Konflik horizontal terjadi seiring pendatang yang masuk ke lahan bermasalah tersebut.
REPUBLIKA.CO.ID, Sudah tak terhitung darah dan nyawa manusia tumpah di lahan Register (hutan negara) 45, Sungai Buaya, Kabupaten Mesuji, Lampung. Lahan 'sengketa' ribuan hektare (ha) tersebut terus diperebutkan antara klaim pemilik tanah ulayat, perambah, dan juga perusahaan perkebunan.
Setelah kasus bentrok fisik yang menimbulkan korban jiwa manusia pada 2011, konflik horizontal di sana terus berlanjut. Para Rabu (17/7) lalu, tiga orang warga meninggal, enam orang luka kritis, dan empat orang luka ringan akibat sabetan senjata tajam dalam bentrok antarkampung di lahan Register 45 Sungai Buaya Mesuji.
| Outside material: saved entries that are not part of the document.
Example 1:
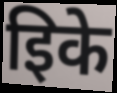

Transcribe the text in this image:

इिके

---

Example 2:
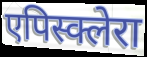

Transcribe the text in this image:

एपिस्क्लेरा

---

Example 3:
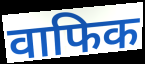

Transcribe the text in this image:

वाफिक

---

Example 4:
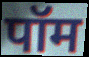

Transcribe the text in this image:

पॉम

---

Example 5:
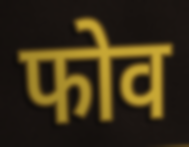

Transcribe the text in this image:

फोव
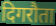
दिगरौता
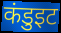
कंडुइट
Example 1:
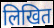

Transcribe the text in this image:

लिखित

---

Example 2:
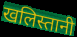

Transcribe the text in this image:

खलिस्तानी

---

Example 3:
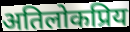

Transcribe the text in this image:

अतिलोकप्रिय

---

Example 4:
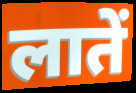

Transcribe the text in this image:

लातें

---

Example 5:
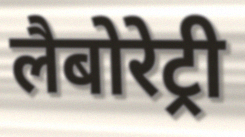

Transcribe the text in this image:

Bentrok fisik melibatkan kedua kelompok warga yang menempati lahan Register 45 tersebut yakni Warga Desa Mekar Jaya Abadi dan Warga Pematang Panggang (Mesuji Raya). Korban meninggal dari warga Mekar Jaya Abadi. Sedangkan korban luka-luka dilarikan ke RS Bhayangkara Bandar Lampung.
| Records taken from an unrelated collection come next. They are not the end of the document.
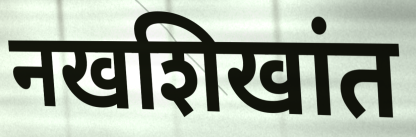
नखशिखांत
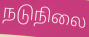
நடுநிலை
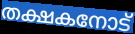
തക്ഷകനോട്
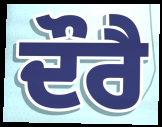
ਦੌਰੈ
Sebanyak 500 personel Brimob Polda Lampung dibantu TNI telah memblokade dan melakukan penyisiran di lokasi bentrok, Rabu malam hingga Kamis (18/7) siang. Penempatan personel untuk mengantisipasi dan menghalau adanya aksi balas dendam pascameninggalkan warga dalam bentrok kedua kubu tersebut.
Kabid Humas Polda Lampung Kombes Pol Zahwani Pandra Arsyad mengatakan, situasi dan kondisi pascabentrok antarkampung di lahan Register 45 Mesuji sudah kondusif. Meski demikian, kata dia, 500 aparat Brimob Polda Lampung dibantu TNI masih berjaga dan bersiaga, kemungkinan terjadi aksi susulan.
"Jadi, data terakhir tiga orang meninggal dan 10 orang warga luka berat dan ringan. Yang meninggak inisial B, J, dan R. Sedangkan yang luka masih dirawat di Rumah Sakit Bhayangkara," kata Kombes Pol Zahwani Pandra Arsyad kepada Republika.co.id, Kamis (18/7).
Identitas korban meninggal dan luka-luka masih disimpan, untuk meredam aksi balas dendam. Aparat masih melakukan upaya mediasi bersama tokoh masyarakat dan tokoh agama setempat, agar bentrok tidak berlanjut lagi.
Perambah Berdatangan
Lahan ‘berdarah’ di Register 45 masih menyisakan luka lama. Konflik horizontal terus terjadi, seiring pendatang asal berbagai daerah di Lampung dan luar Lampung berdatangan di lahan "masalah" tersebut. Warga mencari mata pencarian dengan mendirikan tenda, gubuk, dan juga rumah permanen untuk kehidupan.
Kedatangan warga tanpa identitas jelas tersebut tak terbendung oleh pemerintah daerah dan pusat. Data Yayasan Bimbingan Mandiri (Yabima) menyebutkan, eksodus warga ke lahan Register 45 tersebut disinyalir ada yang menggerakkan.
Menurut Ketua Yabima, Sugiyanto, tidak adanya petugas di tempat itu, membuat warga tak dikenal bebas masuk dan tidak dapat dicegah.
Baca juga, Polda Lampung Melakukan Mediasi Bentrok Antarwarga Mesuji.
Yabima mendedikasikan aktivitas sosial pendampingan warga kawasan Register 45 sejak 1994. Waktu itu, hanya beberapa ratus kepala keluarga (KK) yang mendiami hutan tersebut. Sejak kasus Mesuji mencuat secara nasional pada 2012, Yabima mencatat sudah 10 ribu KK pedatang masuk Register 45. Warga tersebut tersebar di beberapa kampung yakni Moro Moro, Tugu Roda, Brabasan, dan Pekat Jaya.
Warga yang masuk kawasan tersebut mendirikan tenda untuk berteduh. Di Kampung Tugu Roda tadinya 150 KK, tak berapa lama bertambah menjadi 440 KK, dan membengkak menjadi 834 KK. Jumlah ini semakin meningkat hingga kini, lantaran tidak ada halangan pendatang masuk.